Wageningen University
The Netherlands
After completing his PhD on growth modeling in pre-ruminant calves in 1996, Dr Gerrits worked as a research scientist for TNO Nutrition & Food Research Institute. He is a specialist in quantitative animal nutrition and has worked for Wageningen University for more than twenty years, holding a personal chair since 2016 and leading the Animal Nutrition Group since 2021. His research focuses on digestive physiology and macronutrient metabolism in various species, mostly pigs and calves. Dr Gerrits has focused on interactions between nutrition, health and welfare. In whole-body metabolism studies, Dr Gerrits combines indirect calorimetry with stable isotope tracer technology. Understanding digestion kinetics is a key item in his research across species. In pigs, his research has focused on the quantitative impact of suboptimal health on nutrient digestion and metabolism. Twenty-five PhD students have completed their PhD under his supervision with 9 more underway. His publication record comprises more than 170 papers in peer-reviewed journals.

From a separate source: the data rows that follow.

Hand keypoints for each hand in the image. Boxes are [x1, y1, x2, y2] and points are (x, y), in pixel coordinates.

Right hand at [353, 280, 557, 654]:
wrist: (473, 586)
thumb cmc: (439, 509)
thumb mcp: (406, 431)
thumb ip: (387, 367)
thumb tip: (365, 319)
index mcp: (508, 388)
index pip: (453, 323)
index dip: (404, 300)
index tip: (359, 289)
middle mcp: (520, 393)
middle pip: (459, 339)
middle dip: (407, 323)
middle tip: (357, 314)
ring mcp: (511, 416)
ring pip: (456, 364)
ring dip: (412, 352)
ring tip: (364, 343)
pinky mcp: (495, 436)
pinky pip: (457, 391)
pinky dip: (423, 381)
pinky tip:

Traditionally, feed ingredients are evaluated based on their measured extent of digestion. Awareness increases that in addition to the extent, the kinetics of digestion affects the metabolic fate of nutrients after absorption, and relative functionalities modifying physiology of the animal. In current feed evaluation system, mostly the extent of nutrient digestibility is considered as the main determinant of the quantity of nutrients that can be absorbed from the diet. But differences in kinetics can be profound. In his presentation, Walter Gerrits explained that kinetics gives a better understanding of the digestion process, the synchronization of nutrients and of the adequate feeding of the colon microbiome, which may have several health implications. He illustrates that dietary regulation of nutrient absorption kinetics primarily takes place in the stomach, being affected by dietary physicochemical properties like water binding capacity and particle size. Then, he demonstrates the importance of dietary fibres in the regulation of digesta transport through the gastro-intestinal tract, focusing on digesta phase separation and retention times in the stomach. Then, Walter Gerrits discusses the impact of dietary proteins flowing into the hindgut and the end-products of protein fermentation that are formed. A whole range of product and metabolites can be produced during protein fermentation and absorbed but little is known on their toxic effect on the body. He concluded that future feed ingredient evaluation should consider hydrolysis rates as true properties of nutrients, physico-chemical properties of ingredients and should account for interactions between ingredients.